Annabelle slipped under Cameron’s arm, then stumbled, hand tipping, when the toe of her wedge heel caught on a divot in the grass. Heat followed – violent and immediate – and I leaped back, crying out as hot coffee splashed down my chest, the burn seeping into my apron.

“Shit, Isla—” Cameron reached for me. But a firm set of hands got there first. Curling around my shoulders, holding me upright.

“You okay?” Alistair. Of course it was Alistair pulling the steaming fabric away from my body.

“I’m fine.” I winced, glancing down at myself. “The apron took the brunt of it.”

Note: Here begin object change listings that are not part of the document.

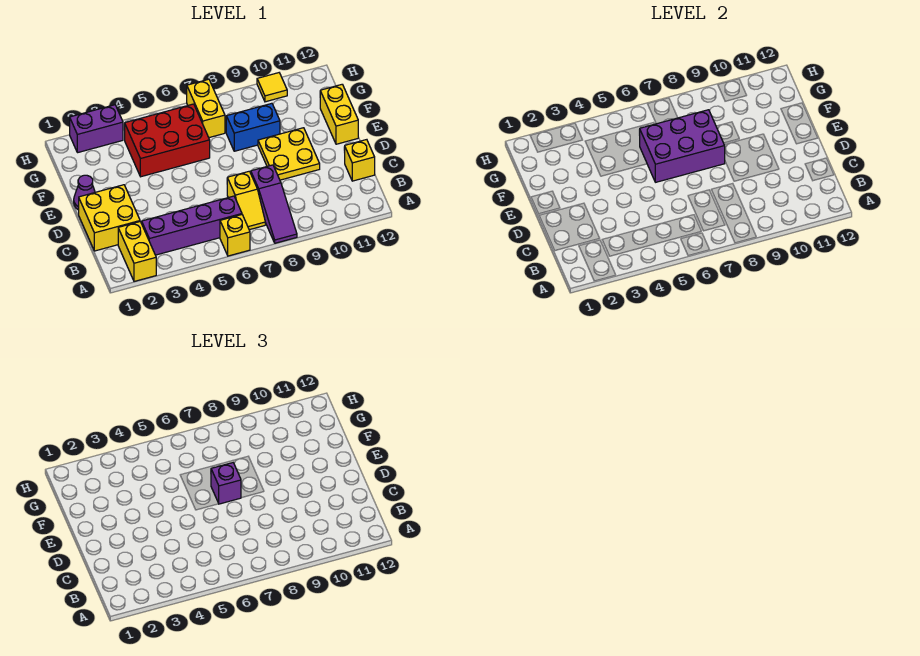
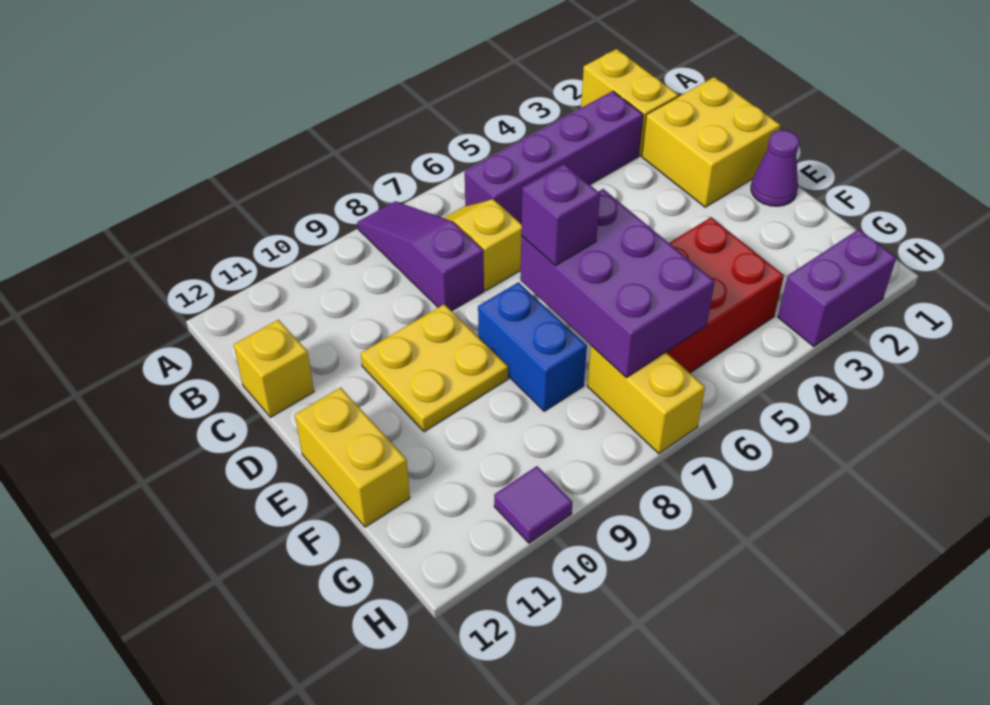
yellow 1x1 brick [220,215,250,256] -> none
purple 2x3 brick [640,110,725,182] -> purple 2x3 brick turned to [520,189,715,378]
blue 1x2 brick [226,103,280,151] -> blue 1x2 brick turned to [478,282,587,411]
yellow 1x1 tile [257,73,287,102] -> purple 1x1 tile [494,466,573,543]

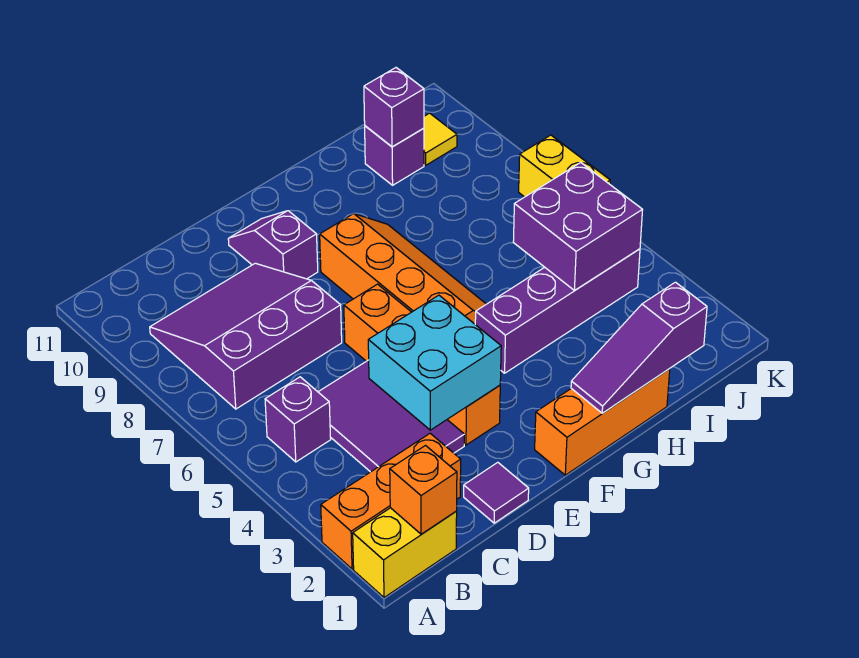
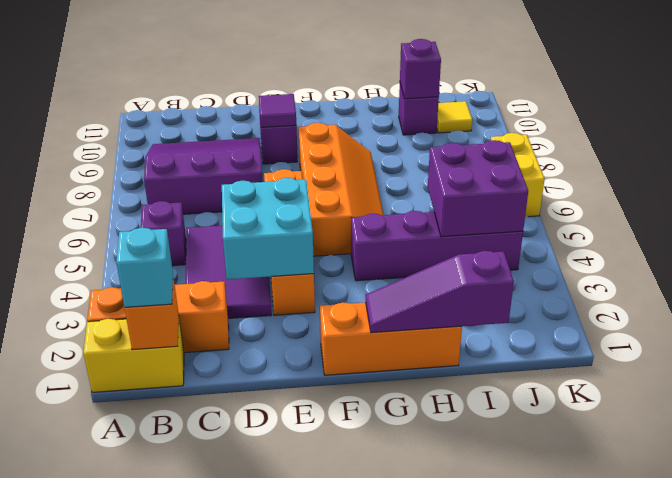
none -> cyan 1x1 brick [116,228,173,307]
purple 1x1 tile [464,462,529,523] -> purple 1x1 tile moved to [259,94,296,127]

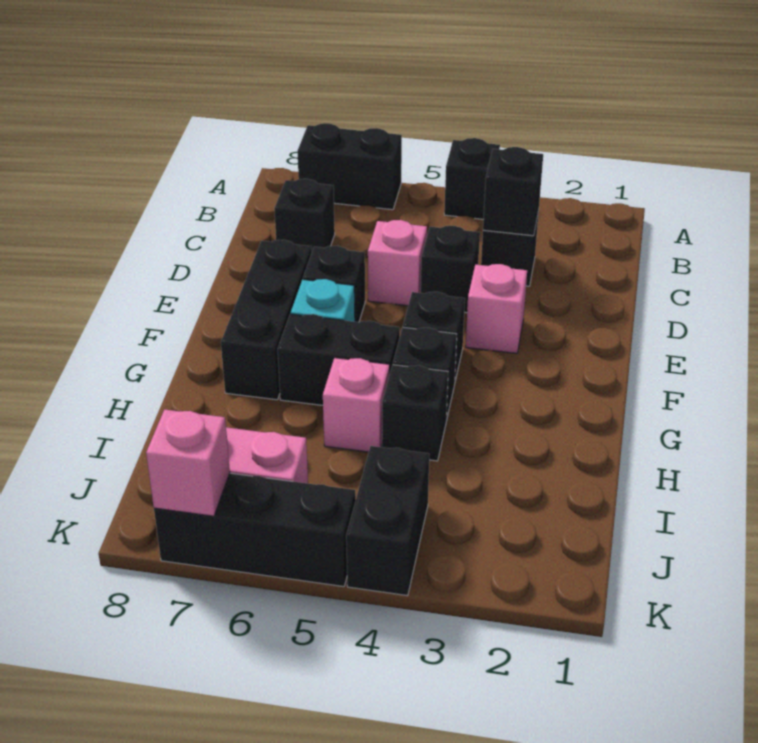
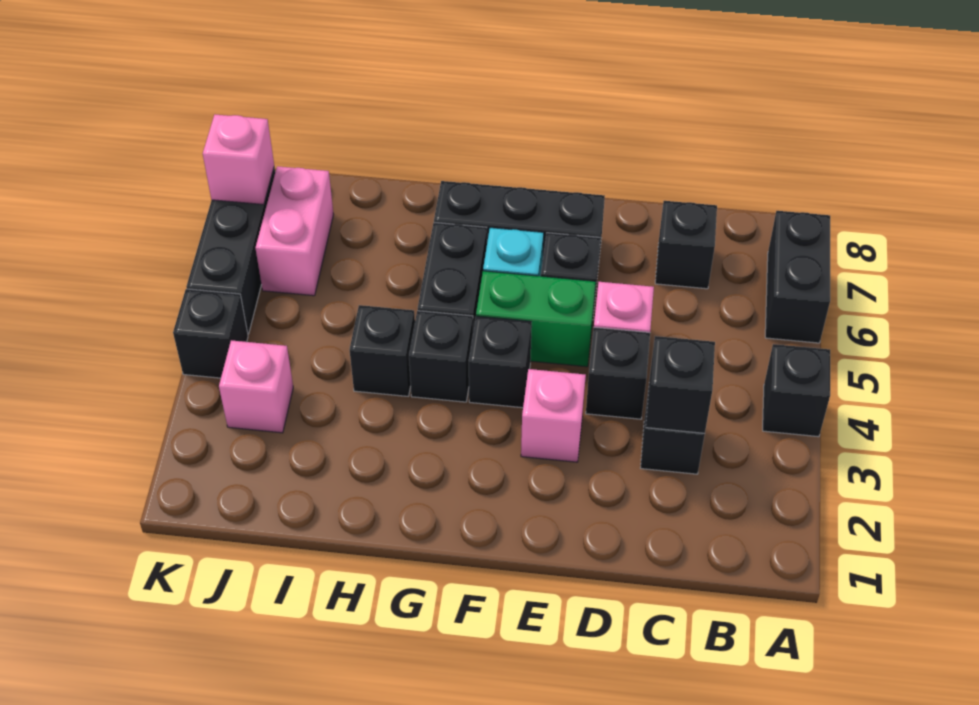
none -> green 1x2 brick [476,271,596,367]
pink 1x1 brick [323,358,390,452] -> pink 1x1 brick moved to [219,340,293,433]
black 1x2 brick [346,446,429,596] -> black 1x1 brick [173,289,248,378]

“You don’t look fine,” he clipped, already in full glowering-doctor mode. “You could have been scalded.”

Still might be. My stomach felt medium rare.

Annabelle’s eyes widened in delayed horror. “I’m so sorry, Isla. I tripped.”

“It was an accident,” Cameron interjected.

Annabelle’s arm linked through his, the action claiming. “And such a shame too because that T-shirt is so . . . unique. You know how brave I think your sense of style is.”

It burned almost as much as the coffee.

Even Cameron looked startled. “Isla, let me—” he started.

“I got it, Cam,” Alistair said. Like I’d let Cameron anywhere near me right now, anyway.

“It’s Cameron.” Cameron sniffed.

Alistair didn’t even glance his way, too busy unlacing my apron with quick fingers and tugging it up. “I want to check you out myself.”

“It’s honestly fine,” I said, smoothing my ruffled hair that got tangled in the fabric.

“And I honestly don’t care.” He pressed a kiss to the top of my head and winked. Woah. The sheer hotness of Alistair winking was not something I’d prepared myself for. “Consider this a perk of having a doctor for a boyfriend.”